Tuesday, June 09, 2009

Not Home

Tonight denotes my first full week here.. It's an odd anniversary - for all the fact that I'm working at a job, laboring to finding a home and school for An Teaghlach, and looking for a church home, my mind has still not accepted the fact that I for now, this is my future home. It doesn't really seem to know what to do, except that it keeps telling me that this is "Not Home." Every time I walk in the heat, every time I go outside, every time I drive around, my mind says "Not Home". I'm sure (am I sure?) that the mind will adjust to this after a while and come to accept the new concept of home - except that right now, it sure doesn't feel like it.

And then the thought occurred to me: This is how I'm supposed to feel about the world. That it is not my home, that I'm only a pilgrim passing through. That my real home is somewhere else, and no longer how long I'm here, it's not really "home".

It's interesting to me that I can do it for Old Home/New Home but not for World/Heaven. Why is this? One would think that based on what we know of Heaven, this would become even more critical than that of our temporal location.

If I'm honest, it's because I know more about Old Home than I do about Heaven. I know how it feels, how it looks, how it smells. I know who's there, and what we would be doing if we were there. I know the family and friends that would be there. I can picture it in my mind.

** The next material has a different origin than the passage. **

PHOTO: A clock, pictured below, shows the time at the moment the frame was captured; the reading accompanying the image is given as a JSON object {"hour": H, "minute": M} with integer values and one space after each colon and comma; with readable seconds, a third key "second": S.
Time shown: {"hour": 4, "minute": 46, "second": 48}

Oddly, that should be true about Heaven as well - except the sensory part. I know who's there and I know the family and friends that would be there. I've hints of what we'd do there. The gap that is missing is the sensory input: the sights, sounds, smells, tastes, and sensations of being there. How interesting that a spiritual spiritual location seems bound in my mind by physical things! It is as C.S. Lewis said: we are amphibians, half physical and half spiritual.